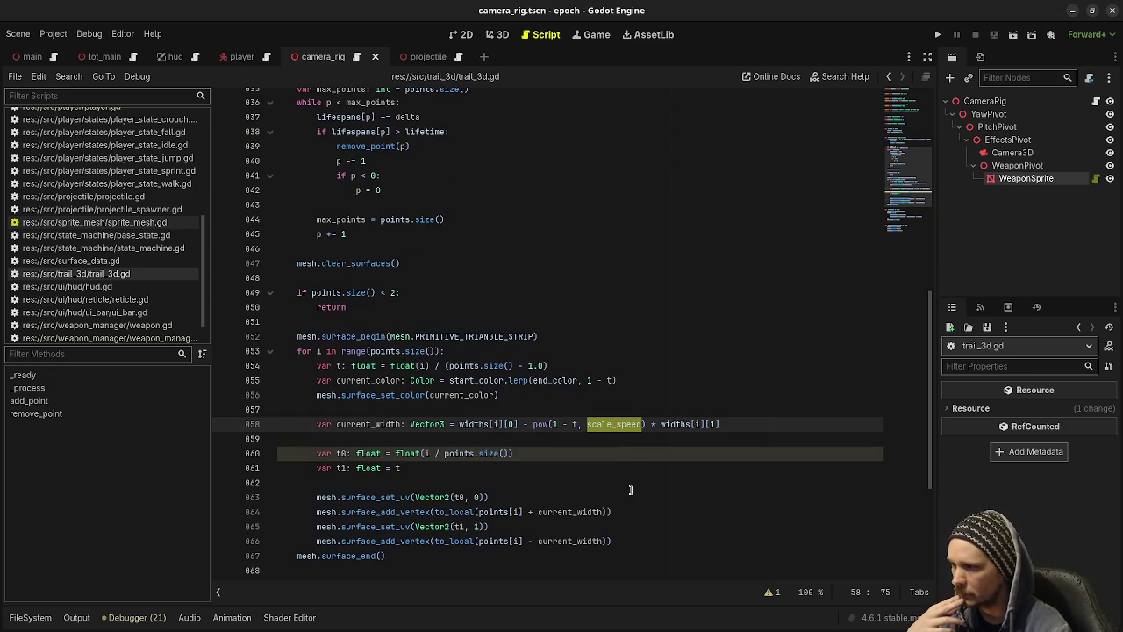
pyautogui.scroll(-2, 631, 490)
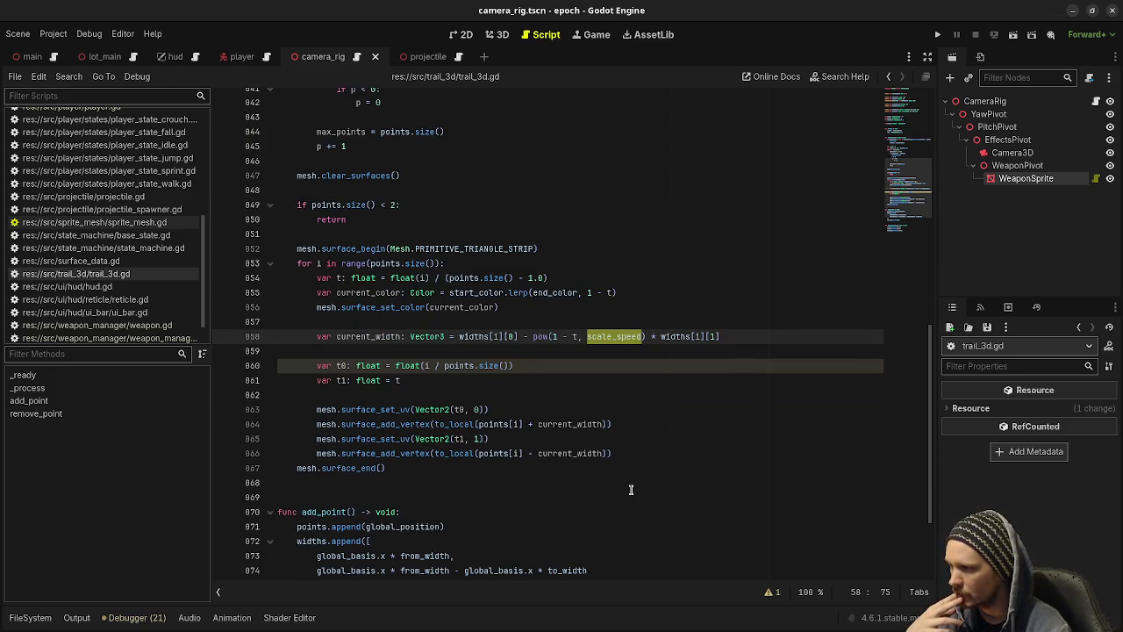
pyautogui.scroll(-3, 631, 490)
pyautogui.scroll(5, 631, 489)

++++++++

◆ **WHAT THE TASK ASKS**
Please give all of the data again, exact and free of pictures.

◆ **SOLUTION FOR THIS EXERCISE**
pyautogui.scroll(-2, 631, 490)
pyautogui.scroll(-3, 631, 490)
pyautogui.scroll(5, 631, 489)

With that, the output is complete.